To their relief, the beloved green space finally reopened over the weekend of June 27-28.
New York City Greenthumb gardens on Parks Department property, by comparison, only got the green light to reopen just this week. It’s up to the discretion of each licensed garden group whether to reopen.
The Elizabeth St. Garden, on the other hand, is on city-owned land that is privately leased on a month-to-month basis.
For now, temporary operating hours at the Elizabeth St. Garden are 10 a.m. to 6 p.m. on Saturdays and Sundays.
“With a ‘soft opening,’ we hope to ensure that we have enough volunteers to keep the garden open safely and consistently as we work to resume normal operating hours as soon as possible,” said Joseph Reiver, the garden’s executive director. “This approach also allows E.S.G. volunteers to get a good sense of how everything will be in the garden, considering the last few months.”

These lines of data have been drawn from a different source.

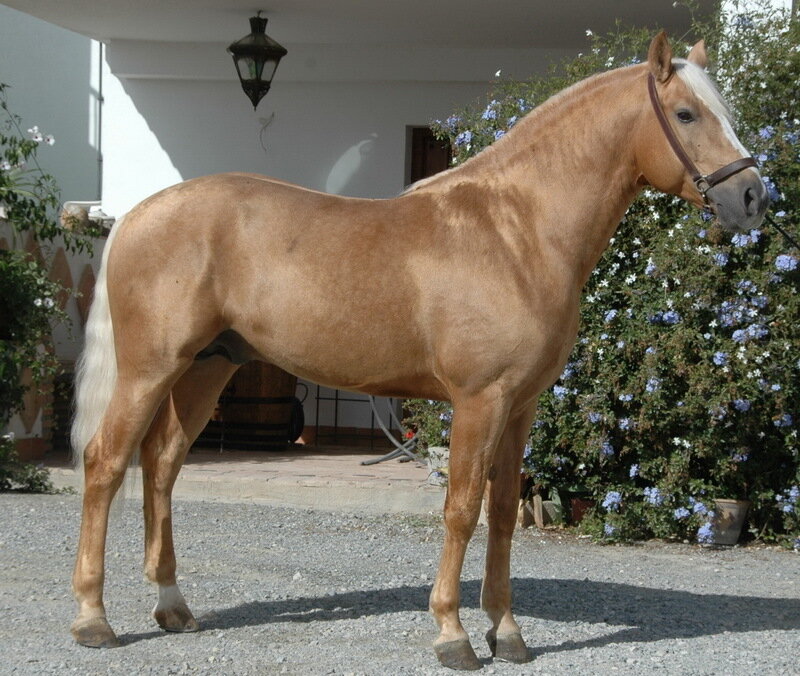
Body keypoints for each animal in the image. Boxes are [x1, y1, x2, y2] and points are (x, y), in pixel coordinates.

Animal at [69, 32, 768, 670]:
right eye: (686, 114)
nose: (753, 198)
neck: (515, 231)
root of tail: (135, 215)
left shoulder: (520, 406)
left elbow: (504, 512)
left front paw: (507, 632)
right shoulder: (480, 400)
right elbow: (461, 509)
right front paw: (454, 635)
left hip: (207, 369)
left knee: (161, 465)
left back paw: (173, 606)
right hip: (151, 369)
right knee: (106, 463)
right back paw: (93, 618)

“The safety of our volunteers and visitors is a top priority,” he added. “We ask that all visitors respect standard protocols: Wear your mask and practice social distancing.”
In addition, the garden will have less moveable seating to limit the number of shared surfaces.
Gardens are proving invaluable during this time of coronavirus, the executive director said. It’s especially true in open-space-starved Little Italy and Soho.
“On our second day of reopening last weekend, a neighbor approached me and said, ‘It was the first time I felt safe outside in a while,'” Reiver said. “Now more than ever, New Yorkers are reminded of the importance of community gardens, parks and open space. With elected officials bringing up ‘outdoor options,’ local organizations calling for street closures, and restaurants rushing to utilize sidewalks and streets for outdoor dining, it’s clear that New Yorkers need as much public open space as possible. Community gardens and parks offer this vital open space, where the public can safely experience nature, fresh air and a sense of community.
“We will continue to work with neighbors and local businesses to explore how the garden can aid our community’s recovery from the pandemic,” he added. “We’re very excited to welcome everyone back.”
Meanwhile, Elizabeth St. Garden is putting out a call for new volunteers to help keep the garden open. For those interested in volunteering or for more information, click here.
However, the treasured open space remains under threat of demolition for a senior affordable housing project being pushed by Councilmember Margaret Chin and Mayor de Blasio. A community lawsuit was filed last year to block the project.
Reiver said, at this moment, there is no update on the lawsuit.